Официант тоже на знал, зачем эта старуха приехала в Рим. В ответ он бросил изрядную непристойность. Молоденькая горничная взвизгнула и восхищенно посмотрела вслед официанту, одетому во все белое. Потом она постучала к Еве, вошла в номер и с явным неудовольствием принялась подметать. Ева не знала, куда ей деться от веника, от мусора. Горничная открыла окно, и негритянские песенки зазвучали громче, они звучали все неистовее, они ворвались в комнату и даже в тот угол, где стойко держалась Ева.
Адольф плакал.
А на берегу время остановилось. Кучер спит, рот его открыт по-прежнему, мошка все еще жужжит перед вратами ада, лошадь горько и глубокомысленно поглядывает вниз, а гид все так же читает «Аванти» и все так же поплевывает между своих начищенных до блеска башмаков. И только большой черный автомобиль с арабскими буквами на номере уехал. Я рад, что он уехал: мне не придется больше смотреть на шофера с солдатской выправкой, не придется чувствовать на себе взгляд его холодных, бдительных глаз. Верно, черт уладил свои дела в папской крепости. Ангелы на мосту все еще не могут взлететь, но они уже не кажутся мне тяжеловесными и озабоченными, они представляются мне легкими и парящими.
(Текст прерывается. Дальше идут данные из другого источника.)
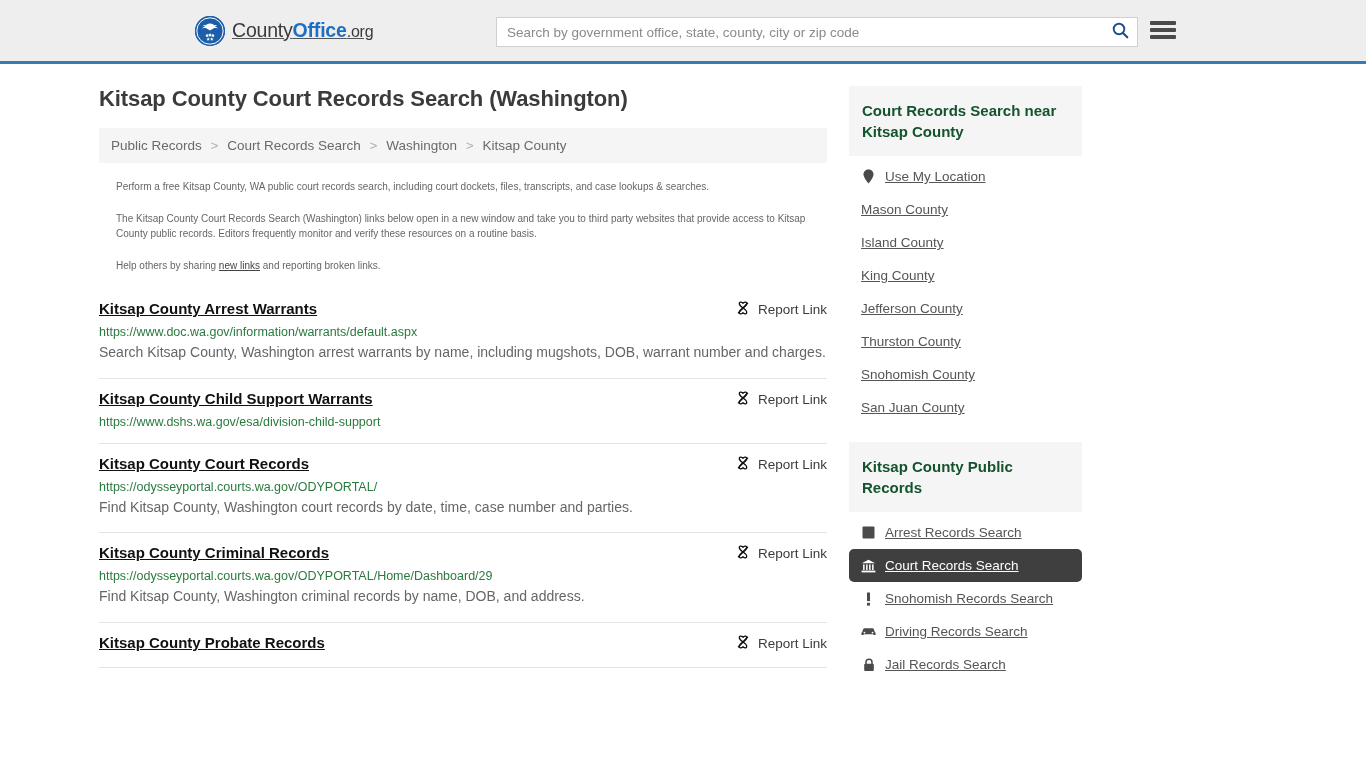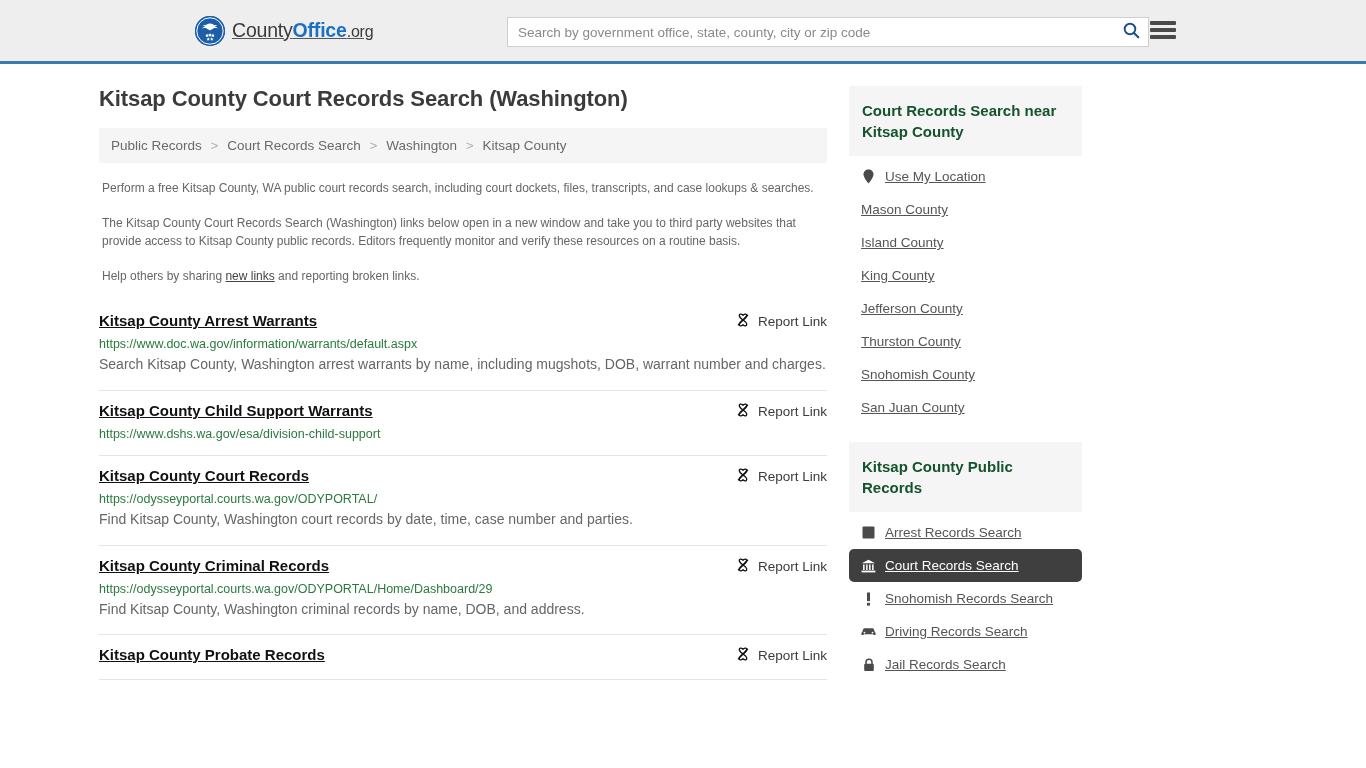"Search by government office, state," .search-wrap { margin-left: 11px -> none }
Он вышел из ворот крепости, и солнце, должно быть, ослепило его, потому что он меня не увидел. Он был бледен, и на миг мне показалось, что он так же бледен, как я. Адольф не похож на меня, а может быть, и похож, но это кривое зеркало, в котором видишь себя другим и вместе с тем похожим. Когда он наконец заметил меня, то стремительно пошел навстречу.
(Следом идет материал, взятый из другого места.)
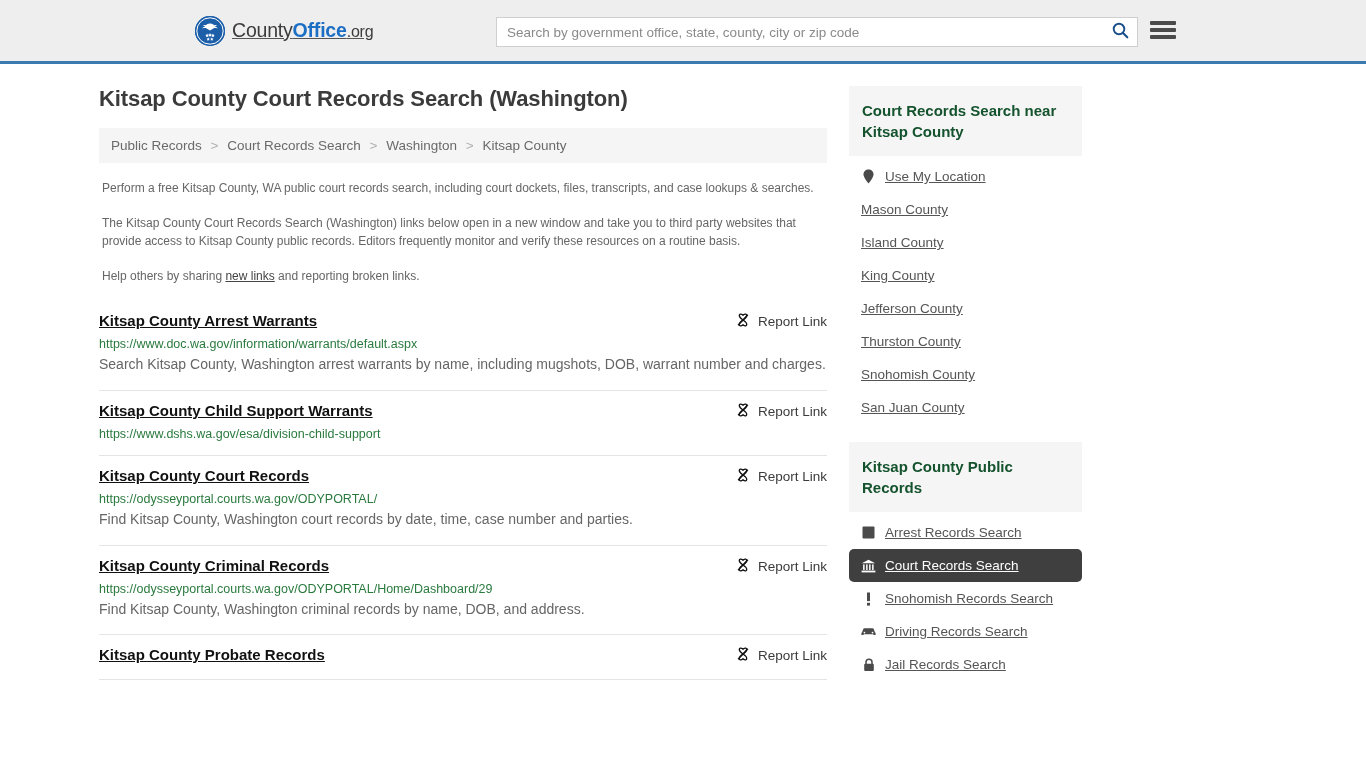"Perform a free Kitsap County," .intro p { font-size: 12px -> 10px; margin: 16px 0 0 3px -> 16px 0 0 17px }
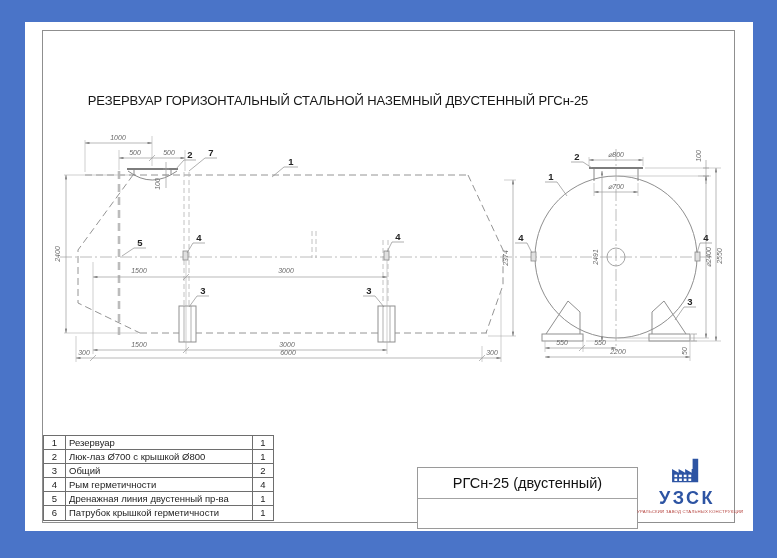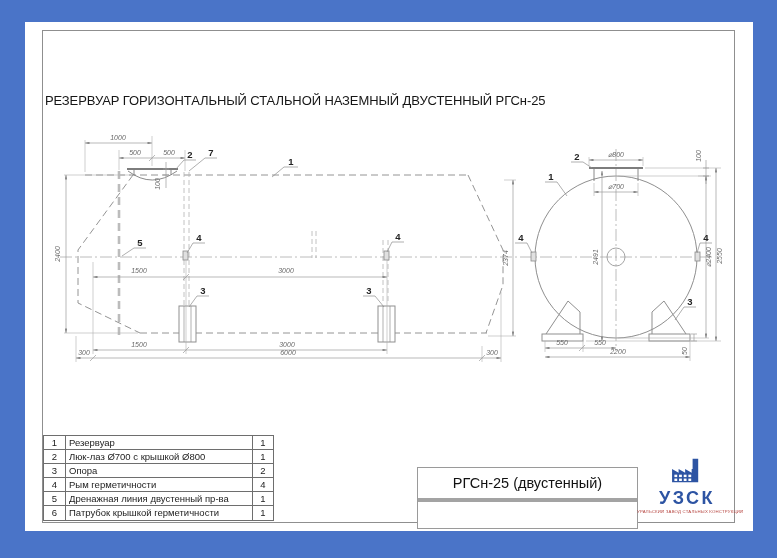"РЕЗЕРВУАР ГОРИЗОНТАЛЬНЫЙ СТАЛЬНОЙ" .dtitle { text-align: left -> center }
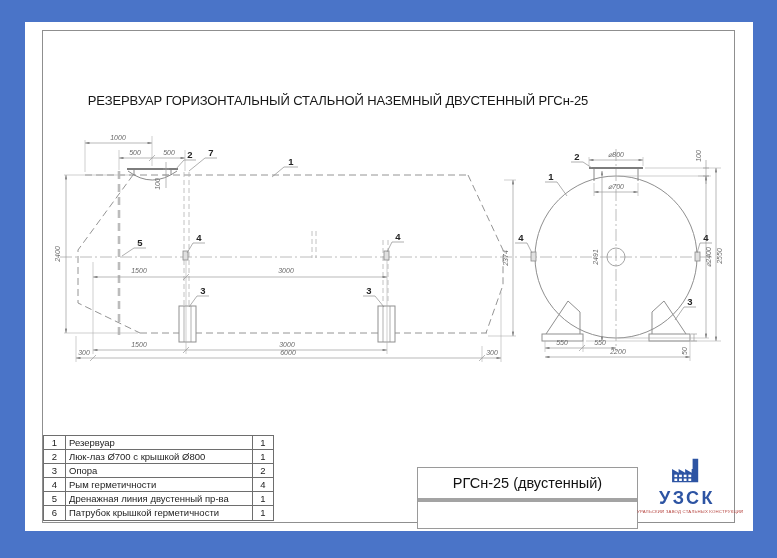"Опора" td { text: Опора -> Общий }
Его гневные шаги, казалось, хотели разорвать одежду священника. Черный хвост сутаны и клубы пыли вились за ним, а его башмаки, его грубые мужицкие башмаки, выглядели убогими и непривычными на римской мостовой. Он крикнул: «Я видел его». Можно было подумать, что священнику явился сам нечистый. Он указал на ворота и воскликнул: «Он был здесь». Я понял, что он видел Юдеяна, своего ужасного отца. Говорил ли он с ним? Я спросил.
Лицо Адольфа вспыхнуло. Ему было стыдно. Значит, он не говорил с ним, значит, он спрятался, и я подумал: он боится своего отца, прячется от него, какой-нибудь психоаналитик сказал бы: прячется от лика бога-отца, от древнего иудейского бога-мстителя; нет, Адольф не свободен. Он был мне безразличен, вернее, был мне в тягость, он остался для меня звеном, связывающим меня с моей семейкой, о которой я знать ничего не хотел, и все же меня трогало его смущение, его стремление найти путь, но его путь не вел к свободе; я охотно помог бы Адольфу, я охотно повел бы его к свободе.